O governo brasileiro está prestes a lançar uma iniciativa inovadora para envolver a população na construção do Orçamento da União. Denominado "Orçamento do Povo", o projeto, anunciado pelo ministro da Secretaria-Geral da Presidência, Guilherme Boulos, busca incentivar a participação cidadã na alocação dos recursos públicos.
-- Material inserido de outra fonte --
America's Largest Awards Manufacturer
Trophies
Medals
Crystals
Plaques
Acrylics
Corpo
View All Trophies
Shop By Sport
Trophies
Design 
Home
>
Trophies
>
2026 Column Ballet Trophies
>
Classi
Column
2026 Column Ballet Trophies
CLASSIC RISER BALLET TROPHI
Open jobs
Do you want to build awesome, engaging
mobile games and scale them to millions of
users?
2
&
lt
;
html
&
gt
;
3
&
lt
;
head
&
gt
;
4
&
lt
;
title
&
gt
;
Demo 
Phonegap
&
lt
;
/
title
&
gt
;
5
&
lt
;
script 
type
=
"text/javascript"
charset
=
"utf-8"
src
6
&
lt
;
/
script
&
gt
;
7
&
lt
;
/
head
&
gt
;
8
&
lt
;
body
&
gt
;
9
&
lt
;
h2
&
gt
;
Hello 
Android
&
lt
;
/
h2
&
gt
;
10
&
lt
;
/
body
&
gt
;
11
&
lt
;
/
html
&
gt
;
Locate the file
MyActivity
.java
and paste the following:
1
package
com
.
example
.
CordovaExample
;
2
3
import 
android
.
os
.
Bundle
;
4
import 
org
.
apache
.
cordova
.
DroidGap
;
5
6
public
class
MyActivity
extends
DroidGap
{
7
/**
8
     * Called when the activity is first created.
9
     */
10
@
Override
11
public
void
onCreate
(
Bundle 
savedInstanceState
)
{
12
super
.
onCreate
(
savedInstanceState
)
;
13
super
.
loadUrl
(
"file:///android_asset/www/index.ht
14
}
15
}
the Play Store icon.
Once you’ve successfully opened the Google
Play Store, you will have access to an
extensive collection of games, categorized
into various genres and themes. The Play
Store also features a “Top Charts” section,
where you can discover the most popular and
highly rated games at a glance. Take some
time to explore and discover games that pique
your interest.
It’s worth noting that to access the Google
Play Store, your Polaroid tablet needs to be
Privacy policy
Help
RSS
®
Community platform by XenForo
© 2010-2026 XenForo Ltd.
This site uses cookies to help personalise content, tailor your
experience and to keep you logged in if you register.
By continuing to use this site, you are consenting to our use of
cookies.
De acordo com Boulos, o lançamento está previsto para o próximo mês. Contudo, neste primeiro ano, a proposta terá um caráter mais educativo, uma vez que o Orçamento de 2026 já foi aprovado e sancionado. "Queremos criar uma cultura onde o povo possa apontar o que é necessário em seu município e definir prioridades", destacou o ministro em entrevista ao programa Bom dia, Ministro, do Canal Gov.
O Brasil tem acompanhado de perto o escândalo do orçamento secreto, que envolve uma grande quantidade de recursos destinados a emendas parlamentares sem a devida transparência. "O que queremos mostrar é que é possível que o povo se aproprie do orçamento do governo brasileiro", afirmou Boulos.
Participação Cidadã no Orçamento
As emendas parlamentares são uma forma de destinação de recursos do orçamento público, indicadas por deputados e senadores para finalidades específicas, geralmente para obras, serviços ou projetos em suas regiões. Com o Orçamento do Povo, cada cidadão terá a oportunidade de votar em uma proposta a ser implementada em sua cidade. A meta inicial é atingir cerca de 400 municípios, incluindo todas as capitais.
Recursos e Implementação
O projeto prevê um orçamento específico para cada localidade, com recursos provenientes dos ministérios que aderirem à iniciativa. Até o momento, sete pastas já estão integradas ao Orçamento do Povo. "Por exemplo, a Saúde já tem gastos previstos com ambulâncias do Samu. Parte desse orçamento será destinada para que o povo defina quais cidades serão prioritárias", explicou Boulos.
O cidadão poderá escolher entre diversas opções, como investir em ambulâncias, praças com Wi-Fi, salas de aula climatizadas ou projetos culturais itinerantes. A proposta mais votada será a que o governo irá implementar. "Queremos criar essa cultura de participação, onde o povo decide para onde vai o dinheiro", concluiu o ministro.